Nonostante le difficoltà, ci sono stati anche dei progressi: i miglioramenti nei sistemi di distribuzione dell’acqua e nei servizi igienico-sanitari hanno aumentato l’efficacia degli interventi nei campi. Tuttavia, la continua crescita del numero di rifugiati aumenta costantemente la pressione sulle risorse disponibili. Nelle due province orientali in cui operano i soli progetti Tiné e Ouré Cassoni, dalla fine di aprile 2025 sono arrivati oltre 95.000 rifugiati sudanesi, con un moltiplicarsi dei bisogni umanitari in termini di acqua, cibo, salute, protezione e alloggio.

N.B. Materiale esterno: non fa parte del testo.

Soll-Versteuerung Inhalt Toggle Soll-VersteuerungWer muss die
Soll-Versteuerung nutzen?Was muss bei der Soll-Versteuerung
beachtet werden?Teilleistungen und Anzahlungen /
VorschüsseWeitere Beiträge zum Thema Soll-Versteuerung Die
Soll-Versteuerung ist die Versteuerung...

La situazione evidenzia la necessità di un intervento coordinato, rapido e flessibile, in grado di combinare la risposta immediata all’emergenza con lo sviluppo di soluzioni sostenibili per mitigare il crescente impatto della crisi sulle popolazioni più vulnerabili.

Quale messaggio ritiene importante trasmettere alle istituzioni italiane, alla comunità internazionale e all’opinione pubblica riguardo alla situazione delle persone rifugiate in fuga dal conflitto in Sudan?
Sono consapevole che esistono numerose crisi umanitarie “dimenticate” in tutto il mondo, ma è fondamentale richiamare l’attenzione su situazioni come quella del Sudan e la conseguente crisi dei rifugiati in Ciad, che colpisce milioni di civili costretti a spostarsi continuamente, a vivere in condizioni disumane e esposti a gravi rischi, tra cui violenze fisiche e sessuali.
MSF si impegna ad essere in prima linea nel fornire assistenza, ma le risorse disponibili rimangono insufficienti rispetto all’entità dei bisogni, amplificati da carestie, epidemie, conflitti e disastri naturali. Queste emergenze costringono le popolazioni sfollate in un ciclo inesorabile di fuga, passando da un contesto di estrema vulnerabilità all’altro, con gravi conseguenze per la loro salute, sicurezza e benessere psicologico, in particolare per i bambini.
Diventa dunque fondamentale informare e sensibilizzare l’opinione pubblica e le istituzioni sulle reali esigenze e sulle carenze dei servizi disponibili, soprattutto per i gruppi più vulnerabili. Un’azione coordinata e un aumento dei finanziamenti sono essenziali per rafforzare i settori più critici: costruzione di alloggi adeguati, accesso all’acqua potabile, servizi igienico-sanitari, sostegno psicologico e assistenza medica. Solo un approccio integrato può mitigare le conseguenze di queste crisi e garantire protezione, dignità e sopravvivenza a coloro che sono costretti a vivere in condizioni di estrema precarietà.